EXPERIMENT

Currently measurements of emissions from landfill sites are performed by collecting samples onto an adsorbent trap or Tedlar® sample bag, followed by laboratory analysis. The method of using adsorption tubes, which sample over an extended period of time is well understood and characterised. However, it will by its nature only deliver an average reading over the sampling period and therefore will not allow the monitoring of short term variations, which can occur due to a change in weather or wind direction. Alternative technologies which are capable of online measurement include portable FID detectors. However, these report only total hydrocarbon concentration, but not concentrations of individual compounds.

The MS-200 is a portable analyser that offers fast quantitative analysis for mixtures of VOCs. The working principles of the double membrane inlet system combined with time of flight mass spectrometry and the mixture deconvolution software mean that the MS-200 does not require the pre-concentration and GC-separation normally associated with the analysis of low concentration mixtures of VOCs.

We wanted to investigate the possibility of using the MS-200 to perform on the spot measurements of VOC emissions from a chemical landfill site.

Earlier studies, using adsorbtion tubes and laboratory based GC/MS analysis, have shown that the majority of the emissions from the site of concern are the following:

• Benzene
• Toluene
• Isomers of xylene
• Trichloroethylene
• Tetrachloroethylene
• Naphthalene

Before going out on site, we calibrated the instrument in our laboratory. Calibration was performed with calibration standards between 500 to 800ppb. The standards were either from compressed gas, or were produced by injection of the liquid into a Tedlar® sample bag.

A first control measurement was taken about 20m upwind from the site. The concentrations reported by the MS-200 were below the quantification limits.

Measurement two and three were taken in an inactive part of the site, where the waste has been covered with clay and soil. This part of the site has formed a slight hill of about 20m to 30m above the surroundings. Measurement four was taken next to a leachate well in the inactive part of the site.

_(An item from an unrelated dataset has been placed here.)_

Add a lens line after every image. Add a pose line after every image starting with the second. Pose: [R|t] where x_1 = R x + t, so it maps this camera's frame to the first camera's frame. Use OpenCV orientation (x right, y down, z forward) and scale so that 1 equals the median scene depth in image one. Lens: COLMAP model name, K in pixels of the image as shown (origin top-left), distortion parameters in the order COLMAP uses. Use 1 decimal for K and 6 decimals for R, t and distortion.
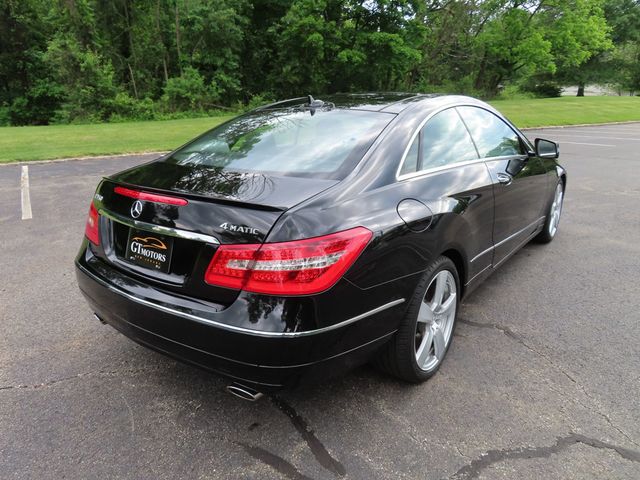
lens RADIAL K [[464.8, 0, 317.4], [0, 464.8, 249.8], [0, 0, 1]] dist [-0.013111, 0.013129]
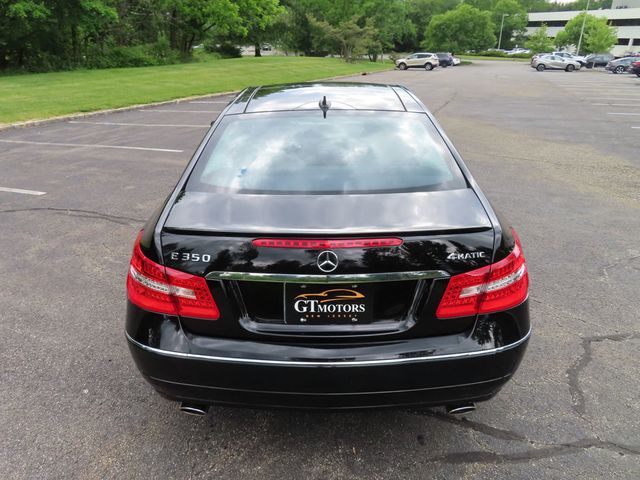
lens RADIAL K [[464.8, 0, 317.4], [0, 464.8, 249.8], [0, 0, 1]] dist [-0.013111, 0.013129]
pose [[0.795378, -0.236405, 0.558110, -0.128913], [0.191013, 0.971645, 0.139352, -0.033897], [-0.575229, -0.004231, 0.817982, 0.050034]]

Measurement five was taken in the active part of the site, where waste is currently dumped and therefore is not yet covered up. This part of the site is about 20m lower than the surroundings. Measurement six was taken about 50m upwind from measurement five.

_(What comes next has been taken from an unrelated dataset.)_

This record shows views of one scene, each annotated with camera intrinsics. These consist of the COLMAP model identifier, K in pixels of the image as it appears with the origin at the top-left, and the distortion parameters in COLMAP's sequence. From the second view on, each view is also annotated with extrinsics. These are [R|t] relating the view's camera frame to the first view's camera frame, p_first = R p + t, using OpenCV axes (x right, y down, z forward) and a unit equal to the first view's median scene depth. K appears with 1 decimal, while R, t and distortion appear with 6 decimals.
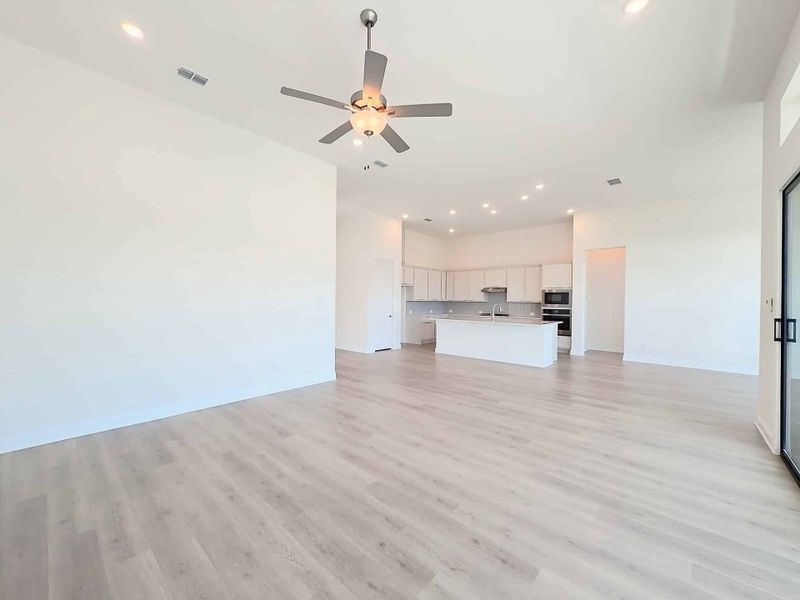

The results from the different measurements are shown in Table 1.

The MS-200 has clearly demonstrated the ability to measure and quantify different chemicals that are released from a landfill site. Measured concentrations on the landfill site reached from mid ppb to low ppm level, which is the ideal measurement range for the MS-200. The MS-200 demonstrated detection limits in the low ppb range for all of the components investigated.

The instrument was carried between the different measurement locations, where it took about 1 minute to set the instrument up again, followed by about 2 minutes for the instrument to equilibrate with the sample. Every measurement at that location then took 10 seconds of actual analysis time. This allowed full analysis, reporting concentrations for individual chemicals of up to 30 individual sample points every hour.

Needing no GC column is one of the major advantages of the MS-200 for this application, in which most of the gases that are likely to be found are known, but their concentrations need to be measured. The MS-200 can analyse mixtures of gases without pre-separation, saving time and allowing the continuous analysis of a sample with changing concentrations (one data point every 10 seconds). Also the lack of the GC gives true portability, ensures easy maintenance and eliminates the need for the supply of carrier gases. The instrument only requires a charged battery in order to operate.